[Page-level text extractions]
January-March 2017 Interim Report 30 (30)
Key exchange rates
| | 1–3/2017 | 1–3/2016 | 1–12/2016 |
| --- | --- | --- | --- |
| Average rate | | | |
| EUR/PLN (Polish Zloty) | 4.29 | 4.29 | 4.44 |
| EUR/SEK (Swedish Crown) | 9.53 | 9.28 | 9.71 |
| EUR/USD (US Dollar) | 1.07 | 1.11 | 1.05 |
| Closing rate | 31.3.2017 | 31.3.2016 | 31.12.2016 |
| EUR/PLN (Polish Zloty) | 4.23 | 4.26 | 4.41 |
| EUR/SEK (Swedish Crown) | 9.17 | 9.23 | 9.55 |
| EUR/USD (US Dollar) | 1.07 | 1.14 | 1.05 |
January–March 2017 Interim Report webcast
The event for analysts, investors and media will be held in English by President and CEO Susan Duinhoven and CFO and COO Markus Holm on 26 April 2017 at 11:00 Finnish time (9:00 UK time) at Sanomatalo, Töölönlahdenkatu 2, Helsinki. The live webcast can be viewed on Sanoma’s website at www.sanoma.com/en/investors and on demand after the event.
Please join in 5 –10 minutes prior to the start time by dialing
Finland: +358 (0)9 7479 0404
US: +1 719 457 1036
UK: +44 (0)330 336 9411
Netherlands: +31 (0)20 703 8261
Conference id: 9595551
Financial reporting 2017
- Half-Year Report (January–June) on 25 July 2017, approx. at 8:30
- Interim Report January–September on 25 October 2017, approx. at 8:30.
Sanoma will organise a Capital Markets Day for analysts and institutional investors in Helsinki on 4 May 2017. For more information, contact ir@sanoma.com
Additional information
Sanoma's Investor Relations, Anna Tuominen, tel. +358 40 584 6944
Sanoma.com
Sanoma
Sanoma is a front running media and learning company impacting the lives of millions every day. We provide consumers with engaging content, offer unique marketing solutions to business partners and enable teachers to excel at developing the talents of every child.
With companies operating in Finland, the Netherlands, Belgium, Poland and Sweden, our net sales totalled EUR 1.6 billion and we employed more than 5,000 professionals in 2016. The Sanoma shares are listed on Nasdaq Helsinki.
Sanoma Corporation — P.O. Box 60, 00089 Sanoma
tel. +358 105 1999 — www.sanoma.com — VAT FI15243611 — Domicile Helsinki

[WHAT THIS TASK INVOLVES]
Output the records above precisely.

[SOLUTION]
January-March 2017 Interim Report 30 (30)
Key exchange rates
| | 1–3/2017 | 1–3/2016 | 1–12/2016 |
| --- | --- | --- | --- |
| Average rate | | | |
| EUR/PLN (Polish Zloty) | 4.29 | 4.29 | 4.44 |
| EUR/SEK (Swedish Crown) | 9.53 | 9.28 | 9.71 |
| EUR/USD (US Dollar) | 1.07 | 1.11 | 1.05 |
| Closing rate | 31.3.2017 | 31.3.2016 | 31.12.2016 |
| EUR/PLN (Polish Zloty) | 4.23 | 4.26 | 4.41 |
| EUR/SEK (Swedish Crown) | 9.17 | 9.23 | 9.55 |
| EUR/USD (US Dollar) | 1.07 | 1.14 | 1.05 |
January–March 2017 Interim Report webcast
The event for analysts, investors and media will be held in English by President and CEO Susan Duinhoven and CFO and COO Markus Holm on 26 April 2017 at 11:00 Finnish time (9:00 UK time) at Sanomatalo, Töölönlahdenkatu 2, Helsinki. The live webcast can be viewed on Sanoma’s website at www.sanoma.com/en/investors and on demand after the event.
Please join in 5 –10 minutes prior to the start time by dialing
Finland: +358 (0)9 7479 0404
US: +1 719 457 1036
UK: +44 (0)330 336 9411
Netherlands: +31 (0)20 703 8261
Conference id: 9595551
Financial reporting 2017
- Half-Year Report (January–June) on 25 July 2017, approx. at 8:30
- Interim Report January–September on 25 October 2017, approx. at 8:30.
Sanoma will organise a Capital Markets Day for analysts and institutional investors in Helsinki on 4 May 2017. For more information, contact ir@sanoma.com
Additional information
Sanoma's Investor Relations, Anna Tuominen, tel. +358 40 584 6944
Sanoma.com
Sanoma
Sanoma is a front running media and learning company impacting the lives of millions every day. We provide consumers with engaging content, offer unique marketing solutions to business partners and enable teachers to excel at developing the talents of every child.
With companies operating in Finland, the Netherlands, Belgium, Poland and Sweden, our net sales totalled EUR 1.6 billion and we employed more than 5,000 professionals in 2016. The Sanoma shares are listed on Nasdaq Helsinki.
Sanoma Corporation — P.O. Box 60, 00089 Sanoma
tel. +358 105 1999 — www.sanoma.com — VAT FI15243611 — Domicile Helsinki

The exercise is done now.